You know that obedience to the will of God is necessary for salvation. It is repeated continuously throughout the Sacred Scriptures.  It is also stated that those who do obey the Law of God will be rewarded  for our God is infinitely Just and will not condemn those who have made the most of what they have been given. (Matt. 25:15-)  But how difficult it is to obey the will of God without the grace of Christ.  I myself must struggle every day to avoid sinning and I  have  been  immersed deeply into the grace of Christ.  And so it is for all those who received the grace of Christ.  Therefore, if we who have been made children of God through grace have a difficult time renouncing sin and obeying the Father's will how much more difficult is it for those who have never been given the grace of Christ to do what God commands all men to do through their very nature?

"...without me you can do nothing" (Jn 15:5)


It  is  not  unfair  nor  unjust  for God not to give everyone the same opportunity for the beatific vision. It  is  not  our  right to possess  and,  in fact, it  is  a  totally  supernatural  gift  which man   is incapable of possessing.

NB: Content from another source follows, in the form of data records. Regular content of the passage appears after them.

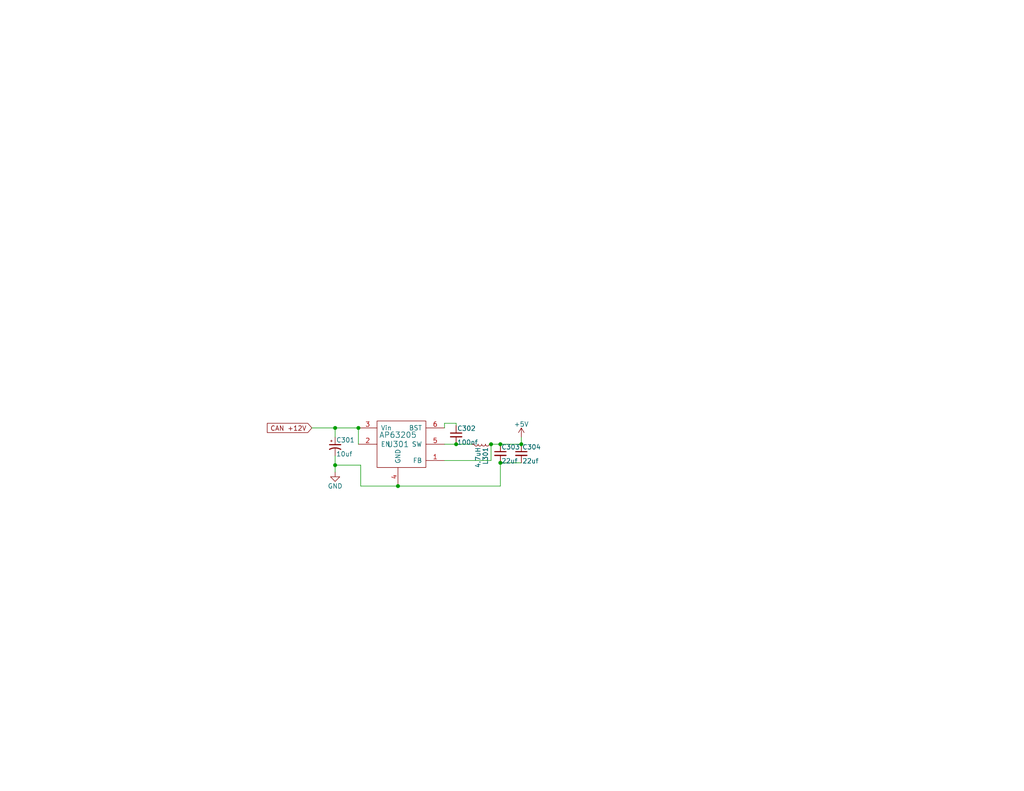
<source format=kicad_sch>
(kicad_sch (version 20211123) (generator eeschema)

  (uuid a7f25f41-0b4c-4430-b6cd-b2160b2db099)

  (paper "USLetter")

  (title_block
    (title "ESP32 S3 Multifunction Board Universal Turnout")
    (rev "1.0")
    (company "Deepwoods Software")
    (comment 1 "Power Supply")
  )

  

  (junction (at 91.44 116.84) (diameter 0) (color 0 0 0 0)
    (uuid 07d160b6-23e1-4aa0-95cb-440482e6fc15)
  )
  (junction (at 108.585 132.715) (diameter 0) (color 0 0 0 0)
    (uuid 4aa97874-2fd2-414c-b381-9420384c2fd8)
  )
  (junction (at 136.525 126.365) (diameter 0) (color 0 0 0 0)
    (uuid 50c39737-c5cb-410e-ad94-5bd8f0d6cb73)
  )
  (junction (at 97.79 116.84) (diameter 0) (color 0 0 0 0)
    (uuid 63ba11bb-a8d4-4ad2-916f-bb8801f9c48e)
  )
  (junction (at 124.46 121.285) (diameter 0) (color 0 0 0 0)
    (uuid 6ac3ab53-7523-4805-bfd2-5de19dff127e)
  )
  (junction (at 133.985 121.285) (diameter 0) (color 0 0 0 0)
    (uuid cb6e0760-74c5-4d61-9d5c-e561e72a4768)
  )
  (junction (at 91.44 127) (diameter 0) (color 0 0 0 0)
    (uuid d66d3c12-11ce-4566-9a45-962e329503d8)
  )
  (junction (at 136.525 121.285) (diameter 0) (color 0 0 0 0)
    (uuid f19c9655-8ddb-411a-96dd-bd986870c3c6)
  )
  (junction (at 142.24 121.285) (diameter 0) (color 0 0 0 0)
    (uuid f4845d12-0be5-41c4-b912-ce5c5913119c)
  )

  (wire (pts (xy 108.585 132.715) (xy 136.525 132.715))
    (stroke (width 0) (type default) (color 0 0 0 0))
    (uuid 1ad7167c-d842-43e1-aa03-616956653f99)
  )
  (wire (pts (xy 91.44 119.38) (xy 91.44 116.84))
    (stroke (width 0) (type default) (color 0 0 0 0))
    (uuid 1e48966e-d29d-4521-8939-ec8ac570431d)
  )
  (wire (pts (xy 124.46 121.285) (xy 128.905 121.285))
    (stroke (width 0) (type default) (color 0 0 0 0))
    (uuid 1ecc1846-9d45-47c8-a9a5-7ee29d34b71f)
  )
  (wire (pts (xy 91.44 127) (xy 91.44 128.905))
    (stroke (width 0) (type default) (color 0 0 0 0))
    (uuid 228e687f-46bf-4c71-b216-27a36bf502b3)
  )
  (wire (pts (xy 98.425 127) (xy 91.44 127))
    (stroke (width 0) (type default) (color 0 0 0 0))
    (uuid 2c60448a-e30f-46b2-89e1-a44f51688efc)
  )
  (wire (pts (xy 136.525 126.365) (xy 136.525 132.715))
    (stroke (width 0) (type default) (color 0 0 0 0))
    (uuid 4a54c707-7b6f-4a3d-a74d-5e3526114aba)
  )
  (wire (pts (xy 133.985 125.73) (xy 121.285 125.73))
    (stroke (width 0) (type default) (color 0 0 0 0))
    (uuid 4b1fce17-dec7-457e-ba3b-a77604e77dc9)
  )
  (wire (pts (xy 91.44 116.84) (xy 97.79 116.84))
    (stroke (width 0) (type default) (color 0 0 0 0))
    (uuid 6c1254ea-bcca-4e9f-8154-57ba0c018bda)
  )
  (wire (pts (xy 121.285 116.84) (xy 121.285 115.57))
    (stroke (width 0) (type default) (color 0 0 0 0))
    (uuid 844d7d7a-b386-45a8-aaf6-bf41bbcb43b5)
  )
  (wire (pts (xy 133.985 125.73) (xy 133.985 121.285))
    (stroke (width 0) (type default) (color 0 0 0 0))
    (uuid 869d6302-ae22-478f-9723-3feacbb12eef)
  )
  (wire (pts (xy 98.425 132.715) (xy 98.425 127))
    (stroke (width 0) (type default) (color 0 0 0 0))
    (uuid 901440f4-e2a6-4447-83cc-f58a2b26f5c4)
  )
  (wire (pts (xy 124.46 115.57) (xy 124.46 116.205))
    (stroke (width 0) (type default) (color 0 0 0 0))
    (uuid a07b6b2b-7179-4297-b163-5e47ffbe76d3)
  )
  (wire (pts (xy 142.24 121.285) (xy 142.24 119.38))
    (stroke (width 0) (type default) (color 0 0 0 0))
    (uuid a0dee8e6-f88a-4f05-aba0-bab3aafdf2bc)
  )
  (wire (pts (xy 91.44 124.46) (xy 91.44 127))
    (stroke (width 0) (type default) (color 0 0 0 0))
    (uuid a62609cd-29b7-4918-b97d-7b2404ba61cf)
  )
  (wire (pts (xy 85.09 116.84) (xy 91.44 116.84))
    (stroke (width 0) (type default) (color 0 0 0 0))
    (uuid a6738794-75ae-48a6-8949-ed8717400d71)
  )
  (wire (pts (xy 133.985 121.285) (xy 136.525 121.285))
    (stroke (width 0) (type default) (color 0 0 0 0))
    (uuid a8219a78-6b33-4efa-a789-6a67ce8f7a50)
  )
  (wire (pts (xy 136.525 121.285) (xy 142.24 121.285))
    (stroke (width 0) (type default) (color 0 0 0 0))
    (uuid acaabde7-e8f4-4725-896f-2d7564a7cbe9)
  )
  (wire (pts (xy 121.285 121.285) (xy 124.46 121.285))
    (stroke (width 0) (type default) (color 0 0 0 0))
    (uuid d1a9be32-38ba-44e6-bc35-f031541ab1fe)
  )
  (wire (pts (xy 97.79 116.84) (xy 97.79 121.285))
    (stroke (width 0) (type default) (color 0 0 0 0))
    (uuid d692b5e6-71b2-4fa6-bc83-618add8d8fef)
  )
  (wire (pts (xy 98.425 132.715) (xy 108.585 132.715))
    (stroke (width 0) (type default) (color 0 0 0 0))
    (uuid d7e5a060-eb57-4238-9312-26bc885fc97d)
  )
  (wire (pts (xy 142.24 126.365) (xy 136.525 126.365))
    (stroke (width 0) (type default) (color 0 0 0 0))
    (uuid e1b88aa4-d887-4eea-83ff-5c009f4390c4)
  )
  (wire (pts (xy 121.285 115.57) (xy 124.46 115.57))
    (stroke (width 0) (type default) (color 0 0 0 0))
    (uuid ebca7c5e-ae52-43e5-ac6c-69a96a9a5b24)
  )

  (global_label "CAN +12V" (shape input) (at 85.09 116.84 180) (fields_autoplaced)
    (effects (font (size 1.27 1.27)) (justify right))
    (uuid 0ceb97d6-1b0f-4b71-921e-b0955c30c998)
    (property "Intersheet References" "${INTERSHEET_REFS}" (id 0) (at 0 0 0)
      (effects (font (size 1.27 1.27)) hide)
    )
  )

  (symbol (lib_id "ESP32-T7S3-MultiFunctionUniversalTurnout-rescue:+5V") (at 142.24 119.38 0) (unit 1)
    (in_bom yes) (on_board yes)
    (uuid 00000000-0000-0000-0000-000063e7ccdf)
    (property "Reference" "#PWR09" (id 0) (at 142.24 123.19 0)
      (effects (font (size 1.27 1.27)) hide)
    )
    (property "Value" "+5V" (id 1) (at 142.24 115.824 0))
    (property "Footprint" "" (id 2) (at 142.24 119.38 0)
      (effects (font (size 1.27 1.27)) hide)
    )
    (property "Datasheet" "" (id 3) (at 142.24 119.38 0)
      (effects (font (size 1.27 1.27)) hide)
    )
    (pin "1" (uuid ceb6cdcb-8e0b-4367-b390-08e19d41682c))
  )

  (symbol (lib_id "ESP32-T7S3-MultiFunctionUniversalTurnout-rescue:AP63205") (at 108.585 121.285 0) (unit 1)
    (in_bom yes) (on_board yes)
    (uuid 00000000-0000-0000-0000-000063e7cce0)
    (property "Reference" "U301" (id 0) (at 108.585 121.285 0)
      (effects (font (size 1.524 1.524)))
    )
    (property "Value" "AP63205" (id 1) (at 108.585 118.745 0)
      (effects (font (size 1.524 1.524)))
    )
    (property "Footprint" "TO_SOT_Packages_SMD:TSOT-23-6_MK06A" (id 2) (at 108.585 121.285 0)
      (effects (font (size 1.524 1.524)) hide)
    )
    (property "Datasheet" "" (id 3) (at 108.585 121.285 0)
      (effects (font (size 1.524 1.524)) hide)
    )
    (property "Mouser Part Number" "621-AP63205WU-7" (id 4) (at 108.585 121.285 0)
      (effects (font (size 1.524 1.524)) hide)
    )
    (pin "1" (uuid 4d68bfd0-600e-4f1c-a4c7-76529ae0afbb))
    (pin "2" (uuid e70e5b60-a459-4c08-abff-54232432d8fa))
    (pin "3" (uuid aed451a7-38ba-4d37-91a4-86065f3970c8))
    (pin "4" (uuid 53ded23b-dad2-4c6d-9d77-91fa13f8ed66))
    (pin "5" (uuid 77da69f1-4a7e-4daf-b100-27fb75871e8c))
    (pin "6" (uuid e48c2411-8cec-4a56-a964-fc311cc46655))
  )

  (symbol (lib_id "ESP32-T7S3-MultiFunctionUniversalTurnout-rescue:CP1_Small") (at 91.44 121.92 0) (unit 1)
    (in_bom yes) (on_board yes)
    (uuid 00000000-0000-0000-0000-000063e7cce1)
    (property "Reference" "C301" (id 0) (at 91.694 120.142 0)
      (effects (font (size 1.27 1.27)) (justify left))
    )
    (property "Value" "10uf" (id 1) (at 91.694 123.952 0)
      (effects (font (size 1.27 1.27)) (justify left))
    )
    (property "Footprint" "Capacitors_SMD:CP_Elec_5x5.3" (id 2) (at 91.44 121.92 0)
      (effects (font (size 1.27 1.27)) hide)
    )
    (property "Datasheet" "" (id 3) (at 91.44 121.92 0)
      (effects (font (size 1.27 1.27)) hide)
    )
    (property "Mouser Part Number" "710-865230542002" (id 4) (at 91.44 121.92 0)
      (effects (font (size 1.524 1.524)) hide)
    )
    (pin "1" (uuid 9aba9eaa-06af-4d38-b822-b427891cc96f))
    (pin "2" (uuid 3b74bf39-a850-41ab-80d6-abe0d70218a3))
  )

  (symbol (lib_id "ESP32-T7S3-MultiFunctionUniversalTurnout-rescue:GND") (at 91.44 128.905 0) (unit 1)
    (in_bom yes) (on_board yes)
    (uuid 00000000-0000-0000-0000-000063e7cce2)
    (property "Reference" "#PWR010" (id 0) (at 91.44 135.255 0)
      (effects (font (size 1.27 1.27)) hide)
    )
    (property "Value" "GND" (id 1) (at 91.44 132.715 0))
    (property "Footprint" "" (id 2) (at 91.44 128.905 0)
      (effects (font (size 1.27 1.27)) hide)
    )
    (property "Datasheet" "" (id 3) (at 91.44 128.905 0)
      (effects (font (size 1.27 1.27)) hide)
    )
    (pin "1" (uuid d227fc0c-bf2f-4fed-b7fc-74a4cfce6442))
  )

  (symbol (lib_id "ESP32-T7S3-MultiFunctionUniversalTurnout-rescue:C_Small") (at 124.46 118.745 0) (unit 1)
    (in_bom yes) (on_board yes)
    (uuid 00000000-0000-0000-0000-000063e7cce3)
    (property "Reference" "C302" (id 0) (at 124.714 116.967 0)
      (effects (font (size 1.27 1.27)) (justify left))
    )
    (property "Value" "100nf" (id 1) (at 124.714 120.777 0)
      (effects (font (size 1.27 1.27)) (justify left))
    )
    (property "Footprint" "Capacitors_SMD:C_0603" (id 2) (at 124.46 118.745 0)
      (effects (font (size 1.27 1.27)) hide)
    )
    (property "Datasheet" "" (id 3) (at 124.46 118.745 0)
      (effects (font (size 1.27 1.27)) hide)
    )
    (property "Mouser Part Number" "710-885012206020" (id 4) (at 124.46 118.745 0)
      (effects (font (size 1.524 1.524)) hide)
    )
    (pin "1" (uuid d42754be-232c-4f72-91c3-410cdb7a8c00))
    (pin "2" (uuid c5b352a6-6b4e-44b1-94d3-3d0f300f9efb))
  )

  (symbol (lib_id "ESP32-T7S3-MultiFunctionUniversalTurnout-rescue:L_Small") (at 131.445 121.285 270) (unit 1)
    (in_bom yes) (on_board yes)
    (uuid 00000000-0000-0000-0000-000063e7cce4)
    (property "Reference" "L301" (id 0) (at 132.461 122.047 0)
      (effects (font (size 1.27 1.27)) (justify left))
    )
    (property "Value" "4.7uH" (id 1) (at 130.429 122.047 0)
      (effects (font (size 1.27 1.27)) (justify left))
    )
    (property "Footprint" "Inductors_SMD:L_7.3x7.3_H4.5" (id 2) (at 131.445 121.285 0)
      (effects (font (size 1.27 1.27)) hide)
    )
    (property "Datasheet" "" (id 3) (at 131.445 121.285 0)
      (effects (font (size 1.27 1.27)) hide)
    )
    (property "Mouser Part Number" "81-B1047AS-4R7NP3" (id 4) (at 131.445 121.285 0)
      (effects (font (size 1.524 1.524)) hide)
    )
    (pin "1" (uuid b2294d29-23dc-410a-912e-e9e293105423))
    (pin "2" (uuid da62e9e6-8ee1-4ee2-ad70-32c2e1a62c66))
  )

  (symbol (lib_id "ESP32-T7S3-MultiFunctionUniversalTurnout-rescue:C_Small") (at 136.525 123.825 0) (unit 1)
    (in_bom yes) (on_board yes)
    (uuid 00000000-0000-0000-0000-000063e7cce5)
    (property "Reference" "C303" (id 0) (at 136.779 122.047 0)
      (effects (font (size 1.27 1.27)) (justify left))
    )
    (property "Value" "22uf" (id 1) (at 136.779 125.857 0)
      (effects (font (size 1.27 1.27)) (justify left))
    )
    (property "Footprint" "Capacitors_SMD:C_0603" (id 2) (at 136.525 123.825 0)
      (effects (font (size 1.27 1.27)) hide)
    )
    (property "Datasheet" "" (id 3) (at 136.525 123.825 0)
      (effects (font (size 1.27 1.27)) hide)
    )
    (property "Mouser Part Number" "603-CC0603MRX6S5B226" (id 4) (at 136.525 123.825 0)
      (effects (font (size 1.524 1.524)) hide)
    )
    (pin "1" (uuid 0dda1646-a646-4a28-a8d2-393b8c94d637))
    (pin "2" (uuid 43e1e6bc-da65-4644-935c-20e1310f6db3))
  )

  (symbol (lib_id "ESP32-T7S3-MultiFunctionUniversalTurnout-rescue:C_Small") (at 142.24 123.825 0) (unit 1)
    (in_bom yes) (on_board yes)
    (uuid 00000000-0000-0000-0000-000063e7cce6)
    (property "Reference" "C304" (id 0) (at 142.494 122.047 0)
      (effects (font (size 1.27 1.27)) (justify left))
    )
    (property "Value" "22uf" (id 1) (at 142.494 125.857 0)
      (effects (font (size 1.27 1.27)) (justify left))
    )
    (property "Footprint" "Capacitors_SMD:C_0603" (id 2) (at 142.24 123.825 0)
      (effects (font (size 1.27 1.27)) hide)
    )
    (property "Datasheet" "" (id 3) (at 142.24 123.825 0)
      (effects (font (size 1.27 1.27)) hide)
    )
    (property "Mouser Part Number" "603-CC0603MRX6S5B226" (id 4) (at 142.24 123.825 0)
      (effects (font (size 1.524 1.524)) hide)
    )
    (pin "1" (uuid fcad587d-8ae7-4c7d-a56f-02c87f607c8d))
    (pin "2" (uuid fab03173-e991-4b31-9f3e-4fd52fb45287))
  )
)

</source>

For  a  human  being  to  "see God in the face"   God  must  add to his  nature something that will make that nature capable of seeing God.  All men are born without the capacity to see God face to face and God could have left us in that state even without the consequences of original sin.  Nevertheless, in His infinite love for man He Himself became a man in order to give us the gift of sanctifying grace.  This grace gives the soul the capacity to have the beatific vision.  Now  we  know that it is the general will of God "... that all men be saved and come to the knowledge of  truth." (1 Tim2:4) We call this His general will and as Roman Catholics we believe that God has  given  all men "sufficient  grace" to come to know Him and to respond  to His call of salvation.   Therefore, I  believe that if there are actually human beings  out there who, even though they do not know  Christ,  live  out the Law  of   God written  within  their  hearts,  then Christ  will  send them someone to teach them about Himself and give them the grace of the sacraments that they may come to the beatific vision when they  die.  In other words, Reverend Taylor, if a man does the will of God  without  knowing Christ then even if a miracle must be performed Christ  will  provide him with  the graces necessary  for salvation.  In this way God  provides an equal  opportunity  for  eternal  life.  Yet  how  few there are who find it.